Nevertheless, I recently returned to my alma mater in hopes that the housing bust, financial meltdown, socialization of the financial sector and bleak prospects going forward would have opened a parallel path for at least a few heretics.  In response to a description of my success in forecasting, my work on state tax policy and my interest in the theory of multipliers and productivity (which appear later in this volume), the reply was pointed:

Dear Mr. Harvey,

Thank you for your email, it is always good to hear from former students, especially ones who have retained a deep interest in Economics.

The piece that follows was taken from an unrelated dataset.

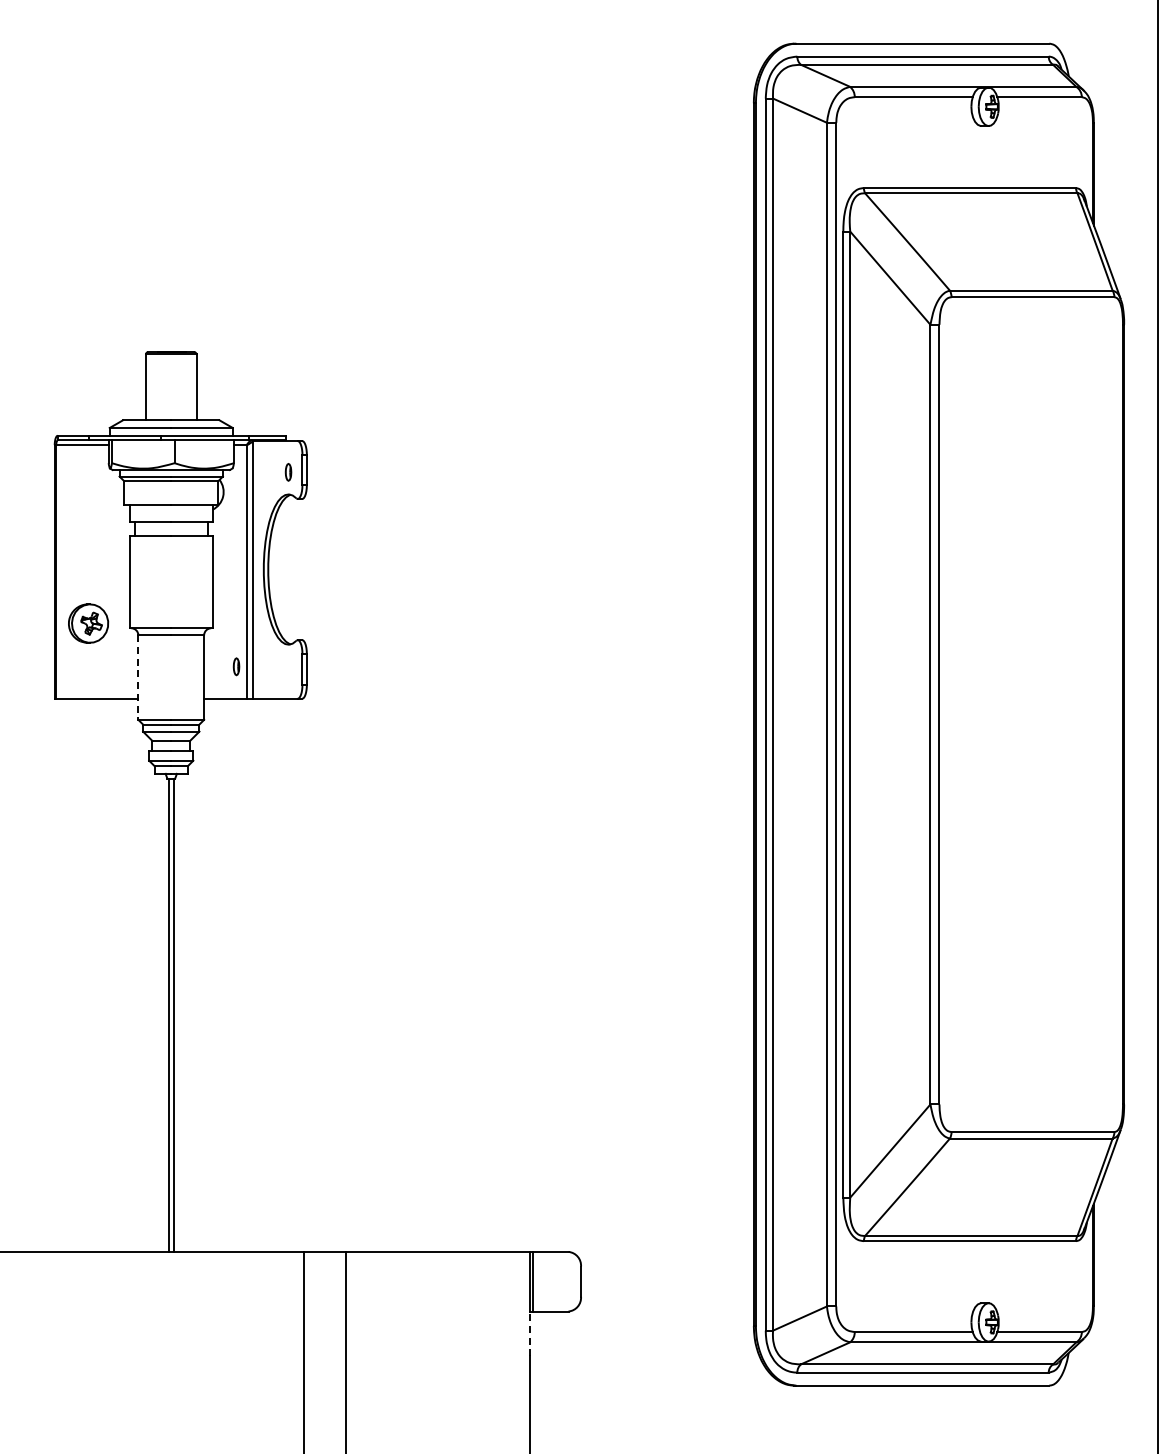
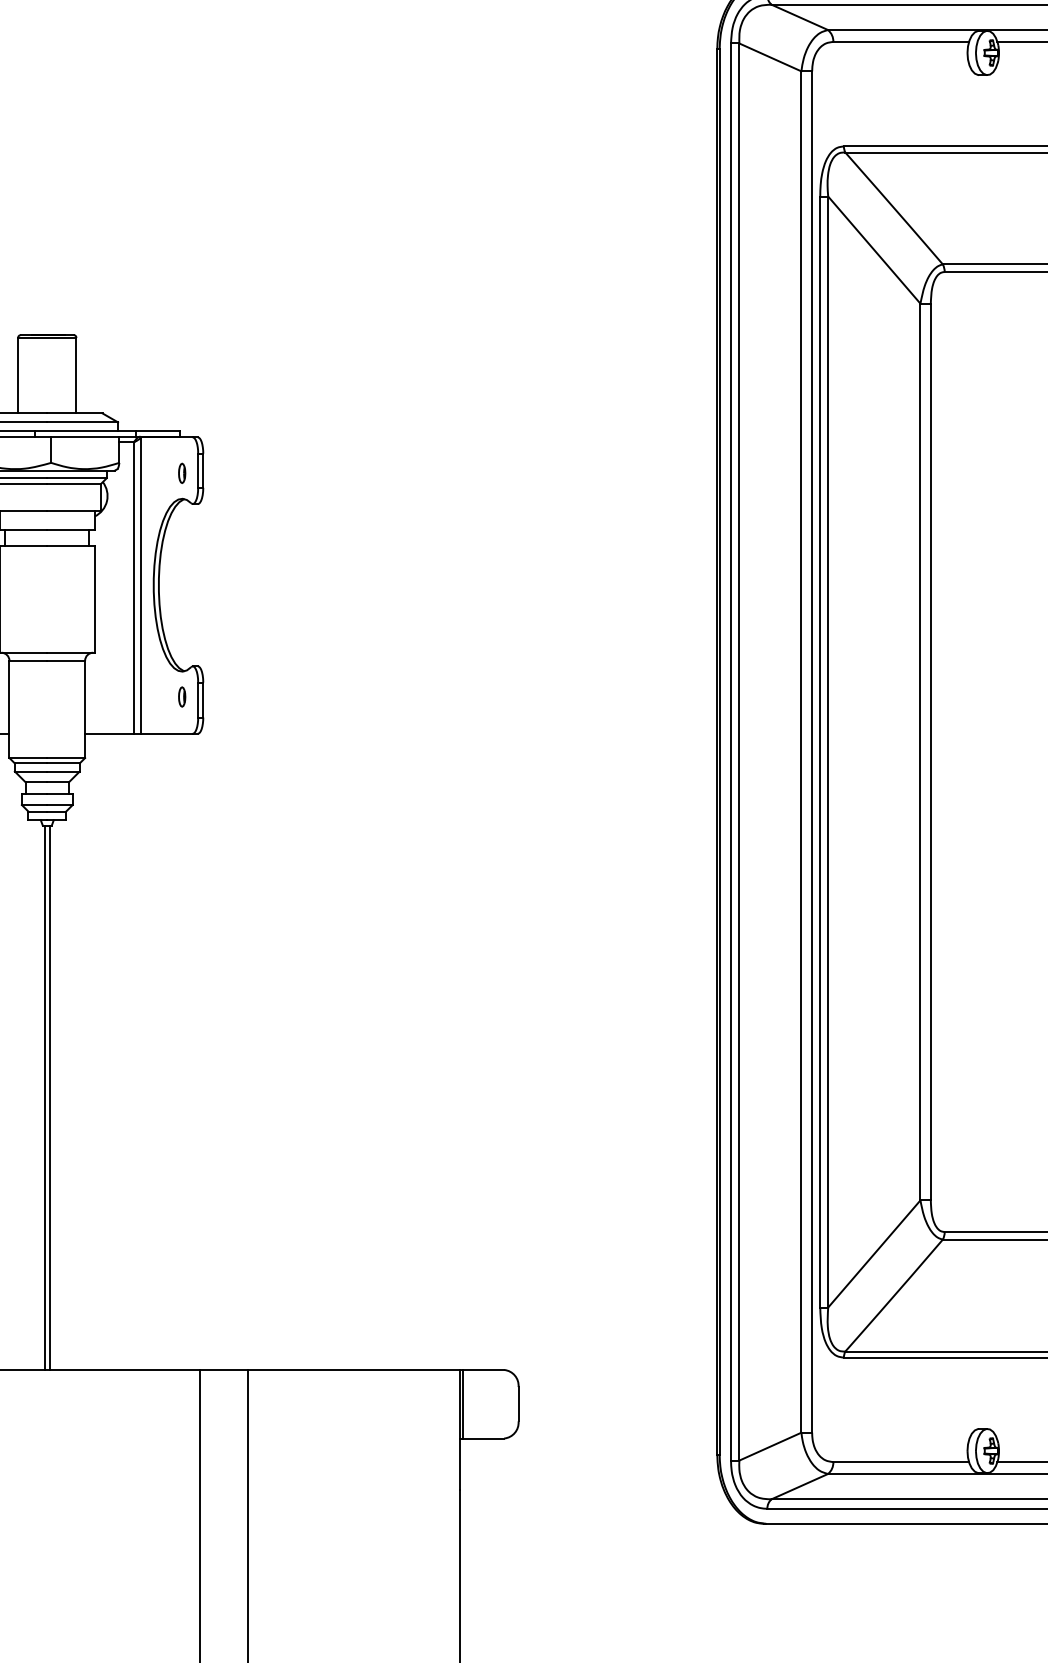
part: (236, 666) -> (182, 696), moved
line: (138, 678) -> (9, 710), dashed -> solid
line: (530, 1333) -> (460, 1463), dashed -> solid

But I regret that the answer to your question about fitting into the Ph.D. program is almost certainly negative.  Like most other Economics departments, our Ph.D. program has become increasingly theoretical and mathematical over time.  As a result, we generally accept only individuals who have taken a heavy dose of calculus, linear algebra, and mathematical statistics in the recent past, because a solid foundation in all three is necessary to master the first-year core courses.
One presumes the theory is not Keynesian.  Certainly the mathematics has been disgraced by the absence of results, and indeed the creation of loss, in the real world.  While I have good skills in all three areas, this response clearly indicated the department, having started down the road of irrelevance, would not be detouring any time soon. 

On one hand, it would be logical to be discouraged and frustrated.  So I am.  On the other hand, How much more to learn and trust these fallacies and then be forced to the choice of either admitting a life spent in error or denying  reality.  At least my forecasts work and my studies build on each other to a more complete understanding.

We see around us the rubble of an intellectual conceit, yet at the highest points still standing the debate is dominated by the architects who built the structure and claimed it would last forever.  Here I hope to offer the views of those not favored by academic elites or corporate subsidies.  I hope to consolidate the views of those who make sense, display the evidence that proves them right, and do it in a way that is accessible and useful to the reader's own understanding.

It is not simply that we must escape the errors of the past, no matter how great.  We must also move aggressively into a productive and sustainable future.  Standing around waiting will only serve the interests of the entrenched interests and increase the damage of the collapse now in progress.